Oh. That was what she wanted to know.

I said that i was feeling bad that i was being changed. She asked me how that was. I said i felt that the world was not a place for a person like me and that i had to do what she asked me to do so that i could belong. So that i could be happy. Said that my pain was also what made me me and parting with it would be sad. It was like when you had a break-up. When it hurt badly you were also happy somewhere because it also meant that you loved that person so.
She thought for a long time. She said that the fact was that the world was not a place for anybody. I didn't get what she meant by that. Nor did i try understanding. What she said next caught my attention. She drew three blocks with 0, 50 and 100 written in them. She said that my pain was at 100. She said that a happy person's pain was at 50. And that 0 was how much pain a person in comatose had. She said that she couldn't even help me be at 50 and that she was only trying to make me be at around 80-90. That was because at 100 my pain was asking me to harm myself.

I was relieved. I paid attention. Like in school. The class was interesting you see. I had to feel that the teacher/professor knew something i didn't to pay attention to them. Ms. Mullick seemed to know things i didn't and things i could understand.

So when i thought i was losing control i had to think of my goals. She went back to the situation of Aalayam losing the memory card which contained a day's footage. That was what she remembered of me, she said. So when a person was in such a situation they had to think of what the immediate goal was. That would be to shoot it again. What could be done so that it could be shot again and such.

It sounded easy. Only it wasn't. If i had seen the footage (reviewing dailies in film maker's parlance) and saw that it was bad i would easily have scheduled a re-shoot. Why then was i not able to even think of such things when Aalayam lost the card? She then took me to stress levels. When stress levels were at its peak and it overflowed one lost their sense of logic. She said lose and wrote loose. The prescription now has 'loose sense of logic' written on it. It was true either ways, i thought.

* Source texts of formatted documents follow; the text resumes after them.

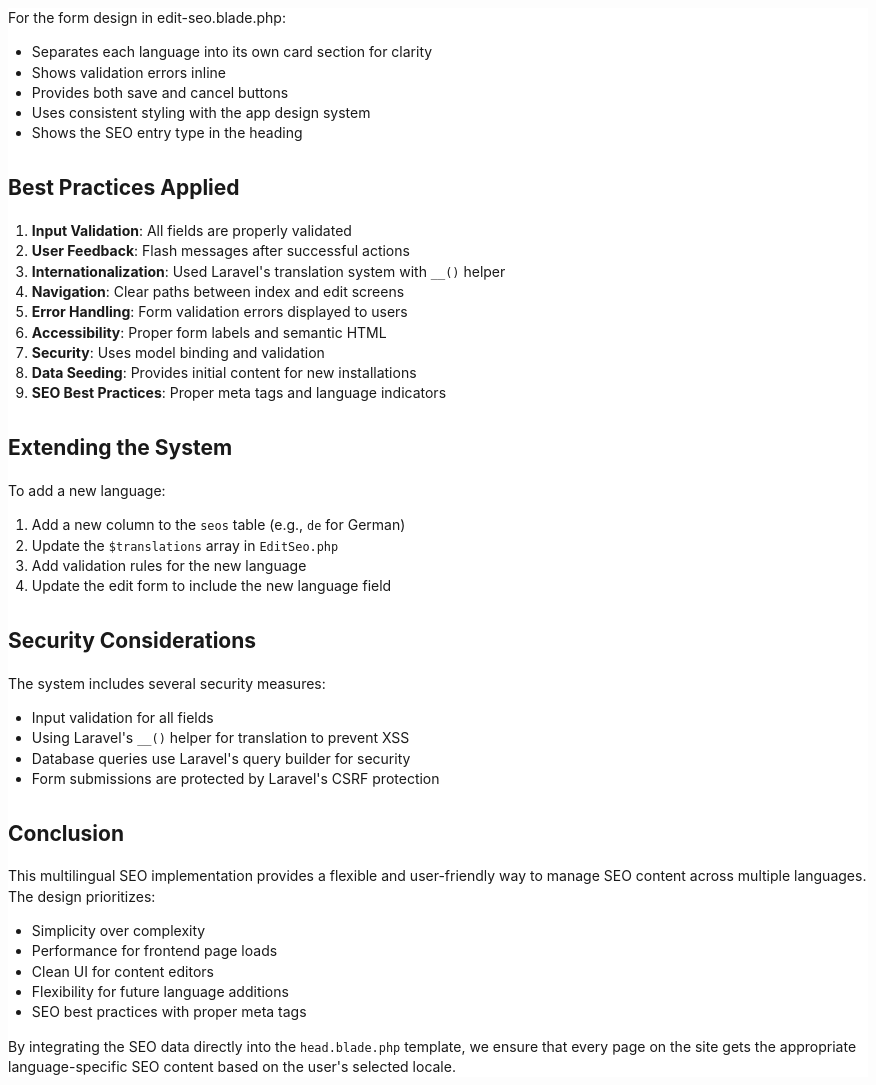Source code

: For the form design in edit-seo.blade.php:
- Separates each language into its own card section for clarity
- Shows validation errors inline
- Provides both save and cancel buttons
- Uses consistent styling with the app design system
- Shows the SEO entry type in the heading

## Best Practices Applied

1. **Input Validation**: All fields are properly validated
2. **User Feedback**: Flash messages after successful actions
3. **Internationalization**: Used Laravel's translation system with `__()` helper
4. **Navigation**: Clear paths between index and edit screens
5. **Error Handling**: Form validation errors displayed to users
6. **Accessibility**: Proper form labels and semantic HTML
7. **Security**: Uses model binding and validation
8. **Data Seeding**: Provides initial content for new installations
9. **SEO Best Practices**: Proper meta tags and language indicators

## Extending the System

To add a new language:

1. Add a new column to the `seos` table (e.g., `de` for German)
2. Update the `$translations` array in `EditSeo.php`
3. Add validation rules for the new language
4. Update the edit form to include the new language field

## Security Considerations

The system includes several security measures:

- Input validation for all fields
- Using Laravel's `__()` helper for translation to prevent XSS
- Database queries use Laravel's query builder for security
- Form submissions are protected by Laravel's CSRF protection

## Conclusion

This multilingual SEO implementation provides a flexible and user-friendly way to manage SEO content across multiple languages. The design prioritizes:

- Simplicity over complexity
- Performance for frontend page loads
- Clean UI for content editors
- Flexibility for future language additions
- SEO best practices with proper meta tags

By integrating the SEO data directly into the `head.blade.php` template, we ensure that every page on the site gets the appropriate language-specific SEO content based on the user's selected locale.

Back in the institute i spoke to her. I had received all of her presents. She said she wanted me to even start smelling new. Toiletries imported from Paris, my dream land, shampoo and soaps that i had seen only with NN, badminton rackets, an oven-toaster-griller and what not. When i spoke to her i started faltering for all the new beginnings and material comforts i then had. I spoke of my end. I spoke of the hotel room i was going to die in. For the first time i tried the 'self soothing methods'. I scribbled in red in the book Emm, my neighbour had gifted me. It didn't soothe my self.

Later when i looked at those pages i felt really bad that such a nice book was being wasted that way. So i tried converting my scribblings in red to some sort of sketches. Came out very badly, but it was okay. I felt i was doing something.

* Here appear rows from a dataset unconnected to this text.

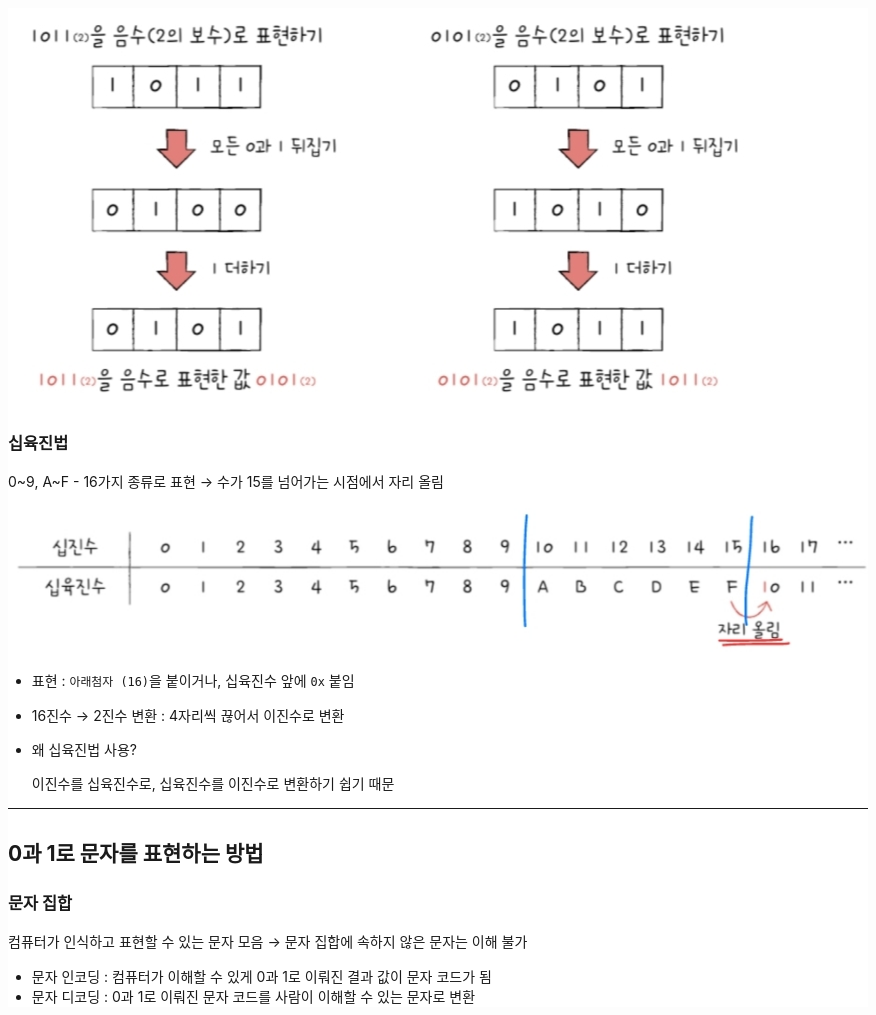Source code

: ![image.png](./2-1.png)

### 십육진법

0~9, A~F - 16가지 종류로 표현 → 수가 15를 넘어가는 시점에서 자리 올림

![image.png](./2-2.png)

- 표현 : `아래첨자 (16)`을 붙이거나, 십육진수 앞에 `0x` 붙임
- 16진수 → 2진수 변환 : 4자리씩 끊어서 이진수로 변환
- 왜 십육진법 사용?
    
    이진수를 십육진수로, 십육진수를 이진수로 변환하기 쉽기 때문
    

---

## 0과 1로 문자를 표현하는 방법

### 문자 집합

컴퓨터가 인식하고 표현할 수 있는 문자 모음 → 문자 집합에 속하지 않은 문자는 이해 불가

- 문자 인코딩 : 컴퓨터가 이해할 수 있게 0과 1로 이뤄진 결과 값이 문자 코드가 됨
- 문자 디코딩 :  0과 1로 이뤄진 문자 코드를 사람이 이해할 수 있는 문자로 변환
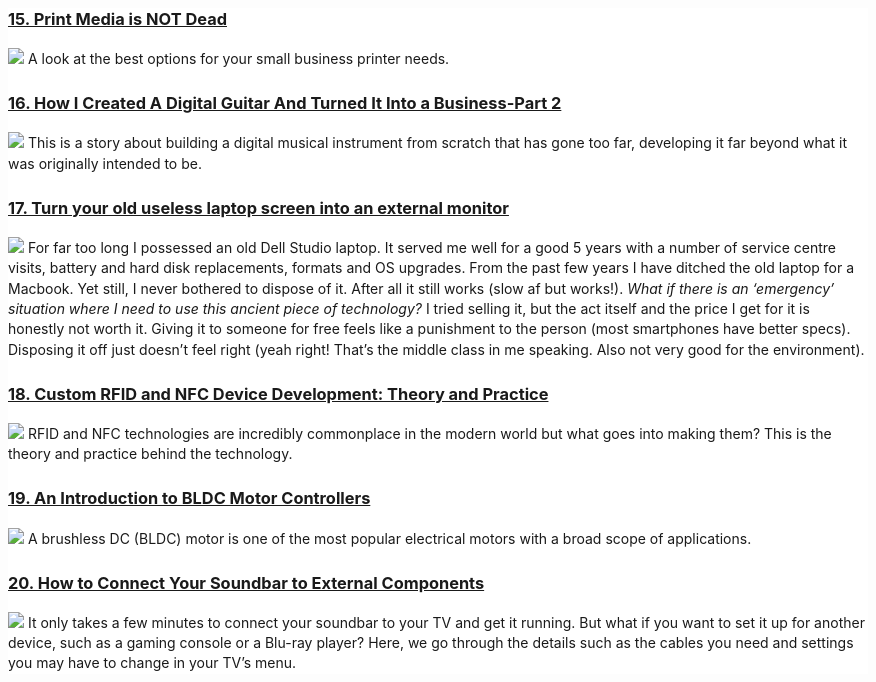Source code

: ### [15. Print Media is NOT Dead](https://hackernoon.com/print-media-is-not-dead)
![](https://cdn.hackernoon.com/images/mRtmiu2SfNY3sGIulKnQU0BZTv23-jab3qet.jpeg)
A look at the best options for your small business printer needs.

### [16. How I Created  A Digital Guitar And Turned It Into a Business-Part 2](https://hackernoon.com/how-i-created-a-digital-guitar-and-turned-it-into-a-business-part-2)
![](https://cdn.hackernoon.com/images/ibIw8w3sC1TYyKBJFDbfdrjWRKt2-l2g3m9t.jpeg)
This is a story about building a digital musical instrument from scratch that has gone too far, developing it far beyond what it was originally intended to be.

### [17. Turn your old useless laptop screen into an external monitor](https://hackernoon.com/https-medium-com-akshaykore-diy-monitor-410ac3bbb6b9)
![](hn-images/1*_gCWTqscCNCqVQ3NPlwqng@2x.jpeg)
For far too long I possessed an old Dell Studio laptop. It served me well for a good 5 years with a number of service centre visits, battery and hard disk replacements, formats and OS upgrades. From the past few years I have ditched the old laptop for a Macbook. Yet still, I never bothered to dispose of it. After all it still works (slow af but works!). <em>What if there is an ‘emergency’ situation where I need to use this ancient piece of technology?</em> I tried selling it, but the act itself and the price I get for it is honestly not worth it. Giving it to someone for free feels like a punishment to the person (most smartphones have better specs). Disposing it off just doesn’t feel right (yeah right! That’s the middle class in me speaking. Also not very good for the environment).

### [18. Custom RFID and NFC Device Development: Theory and Practice](https://hackernoon.com/custom-rfid-and-nfc-device-development-theory-and-practice)
![](https://cdn.hackernoon.com/images/LEymvvrtvURIHWScxGtFiYzJjRf2-rpi3p0s.jpeg)
RFID and NFC technologies are incredibly commonplace in the modern world but what goes into making them? This is the theory and practice behind the technology. 

### [19. An Introduction to BLDC Motor Controllers](https://hackernoon.com/an-introduction-to-bldc-motor-controllers-fg2l33a8)
![](https://cdn.hackernoon.com/images/LEymvvrtvURIHWScxGtFiYzJjRf2-w8833rg.jpeg)
A brushless DC (BLDC) motor is one of the most popular electrical motors with a broad scope of applications.

### [20. How to Connect Your Soundbar to External Components](https://hackernoon.com/how-to-connect-your-soundbar-to-external-components-oz1h3udc)
![](https://firebasestorage.googleapis.com/v0/b/hackernoon-app.appspot.com/o/images%2FTunGhtXFzVfdsKXa4OYVmtY5JtP2-e883ur7.jpeg?alt=media&token=4c65b61b-9ef7-4856-aa62-6daae0565b4f)
It only takes a few minutes to connect your soundbar to your TV and get it running. But what if you want to set it up for another device, such as a gaming console or a Blu-ray player? Here, we go through the details such as the cables you need and settings you may have to change in your TV’s menu.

The first one is me leading myself on. There is a bigger me and a smaller me. I followed myself on, balloons and all.

me, myself and balloons
The second one is a self portrait. That was how i was most of the time. She said she sometimes wished she could wear her pain on her sleeve. I don't wish that. I wanted everyone to see and touch what my pain wasn't, what i wasn't. And my pain, my baby, i would nurture. A potted plant, like the only clitoria on campus which sits smugly in my balcony. Brought all the way from Kozhikode, Kerala to Kolkata, West Bengal. Along with it what people didn't see board the train was that bitch of a pain mantled in laughter and sunshine. Mine. Mine. Mine.